(Source records begins)

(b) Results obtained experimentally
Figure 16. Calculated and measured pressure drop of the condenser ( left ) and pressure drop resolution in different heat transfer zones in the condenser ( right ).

(Source records ends)
(Source records begins)

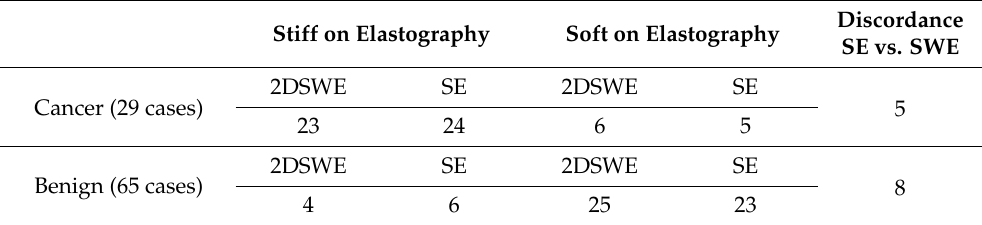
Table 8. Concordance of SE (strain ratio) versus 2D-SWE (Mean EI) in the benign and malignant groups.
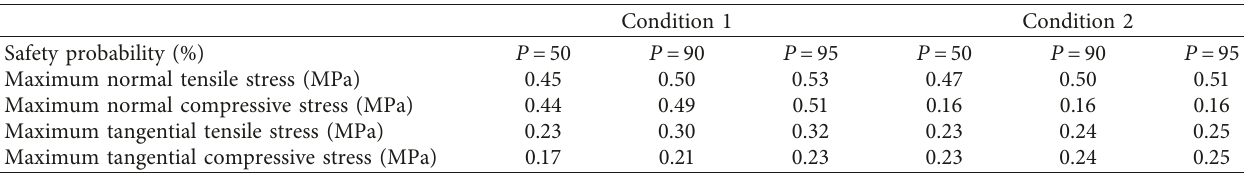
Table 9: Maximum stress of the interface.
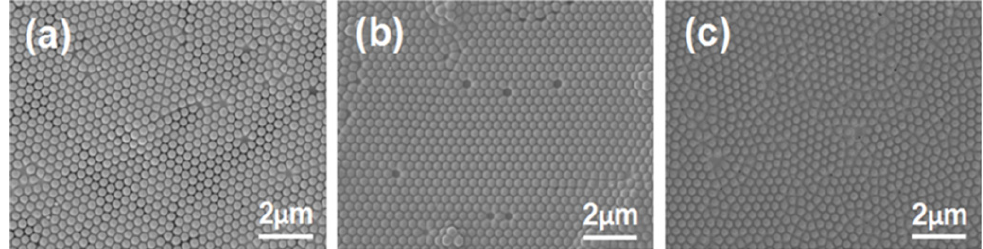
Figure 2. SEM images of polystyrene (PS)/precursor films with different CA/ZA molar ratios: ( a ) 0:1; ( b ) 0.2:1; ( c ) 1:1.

(Source records ends)

Problem description:
Find the word "different" in the entries, and copy every line it shows up in.

Solution to this problem:
Figure 16. Calculated and measured pressure drop of the condenser ( left ) and pressure drop resolution in different heat transfer zones in the condenser ( right ).
Figure 2. SEM images of polystyrene (PS)/precursor films with different CA/ZA molar ratios: ( a ) 0:1; ( b ) 0.2:1; ( c ) 1:1.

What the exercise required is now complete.